A little, dead simple dotfiles linker,
inspired by bashdot.
It, well, links your dotfiles to your HOME directory.
Just put the dfl
scrpt in your PATH
, and put your dotfiles in a ~/.dfl/dotfiles/default
directory, without the dot.
Then run:
dfl link
or dfl l
That's it.
It also works with files in dotdirectories:
dotfiles/default/.config/rofi/config.rasi
will be linked to $HOME/.config/rasi/config.rasi
If the path does not exits it will mkdir it for you.
If something that is not a link exists it will ask nicely what to do.
You can put your secret dotfiles in the dotfiles/secrets
directory,
they will be linked after the default
ones and the eventual override.
It's a handy directory to gitignore, if your dotfiles
is a git repo.
Or 'profiles' if it suits you better.
If you need some 'overrides', put them in a new directory,
e.g. dotfiles/fluxbox
, and pass it to the script as an argument,
like this:
dfl l fluxbox
It will link default
, then the fluxbox
and then secrets
, overriding existing links.
This way of handle things is inspired by bashdot profiles.
A use case is when you have another pc/server and you need a slightly different configuration, that translates in you need some dotfiles to have different content than the usual.
You can make dfl choose a profile automatically so that you don't have
to remember to type it if you set the env var DFL_OVERRIDE
.
If dfl
does not find that var, it checks if there is a profile dir named
as the output of the hostname command and take that as the profile.
dfl
tracks the links it creates,
so it deletes them if they are not presents in your dotfiles
directory anymore.
It's clean, does not leave broken symlinks all around.
Spotted a file that you shold move to your dotfiles?
dfl take .config/gopass/config.yml
it moves that file into your default
profile, recreating the relative directory structure.
It works with dotdirectories and you can specify an override
, like:
dfl t .fluxbox fluxbox
It moves the .fluxbox
directory into <dotfiles_dir>/fluxbox/fluxbox
After that you only need to link them up with dfl l
.
If you have your dotfiles on some git repo you can do a dfl clone <your repo>
.
It will clone you repo in the dotfiles
dir, backupping the existing one.
So, if your dotfiles dir is a git repo you can commit and push your dotfiles
directly with dfl
:
dfl git <whatever git command and arguments>
it cd
s in your dotfiles
directory and executes the git
part.
For example, you can hack your ~/.vimrc
and do:
dfl g commit -am 'Add awesomeness' && dfl g push
from wherever you are.

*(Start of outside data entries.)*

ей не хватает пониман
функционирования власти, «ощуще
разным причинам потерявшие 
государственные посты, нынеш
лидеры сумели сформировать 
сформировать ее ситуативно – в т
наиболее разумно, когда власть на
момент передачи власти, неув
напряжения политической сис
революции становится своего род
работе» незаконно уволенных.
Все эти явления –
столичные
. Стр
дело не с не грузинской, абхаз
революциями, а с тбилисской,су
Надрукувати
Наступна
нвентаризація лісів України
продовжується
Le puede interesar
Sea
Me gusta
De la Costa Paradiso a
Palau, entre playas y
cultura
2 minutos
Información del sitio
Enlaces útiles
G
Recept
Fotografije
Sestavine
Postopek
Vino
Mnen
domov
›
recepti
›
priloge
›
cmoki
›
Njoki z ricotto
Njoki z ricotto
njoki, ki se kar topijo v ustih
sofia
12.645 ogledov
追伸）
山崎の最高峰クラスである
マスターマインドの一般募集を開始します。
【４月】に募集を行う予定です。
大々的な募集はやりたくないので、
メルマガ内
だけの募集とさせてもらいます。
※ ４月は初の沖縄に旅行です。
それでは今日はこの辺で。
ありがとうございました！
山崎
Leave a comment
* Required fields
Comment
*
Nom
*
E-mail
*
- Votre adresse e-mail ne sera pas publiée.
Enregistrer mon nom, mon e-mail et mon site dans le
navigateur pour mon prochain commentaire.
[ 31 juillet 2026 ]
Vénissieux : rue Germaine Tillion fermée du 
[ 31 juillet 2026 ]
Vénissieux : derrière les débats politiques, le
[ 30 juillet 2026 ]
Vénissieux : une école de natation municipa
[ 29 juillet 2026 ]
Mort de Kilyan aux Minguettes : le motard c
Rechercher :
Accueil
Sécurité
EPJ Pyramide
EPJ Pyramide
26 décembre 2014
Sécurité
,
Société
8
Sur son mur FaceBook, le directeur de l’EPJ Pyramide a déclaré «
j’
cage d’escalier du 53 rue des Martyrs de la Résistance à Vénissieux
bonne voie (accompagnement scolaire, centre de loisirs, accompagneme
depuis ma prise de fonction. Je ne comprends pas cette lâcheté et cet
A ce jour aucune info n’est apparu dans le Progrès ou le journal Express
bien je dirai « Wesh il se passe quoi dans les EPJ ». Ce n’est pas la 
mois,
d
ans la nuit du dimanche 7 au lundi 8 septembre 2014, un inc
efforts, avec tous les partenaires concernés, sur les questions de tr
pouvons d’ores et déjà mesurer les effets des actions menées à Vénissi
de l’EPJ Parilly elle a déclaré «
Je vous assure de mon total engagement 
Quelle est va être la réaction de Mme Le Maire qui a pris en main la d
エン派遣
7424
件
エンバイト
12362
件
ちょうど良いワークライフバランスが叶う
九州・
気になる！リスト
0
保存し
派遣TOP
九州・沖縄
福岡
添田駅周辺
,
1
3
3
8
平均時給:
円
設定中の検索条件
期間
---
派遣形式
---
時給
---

Handy, isn't it? : )
If you have to hack your overrides
directories, check something, or just dumb around,
you can jump directly in your dotfiles
directory with . dfl cd
or . dfl j
.
Note the dot. I know, dot-this, dot-that, dot-net (eheheh, I'm too funny :-| ). That dot is there because I cannot change the directory of a parent shell from its child shell.
Another way of doing this is:
cd `dfl d`
dfl d
prints your dotfiles directory absolute path.
Ok, it's not that awesome, but, hey, ¯\(ツ)/¯.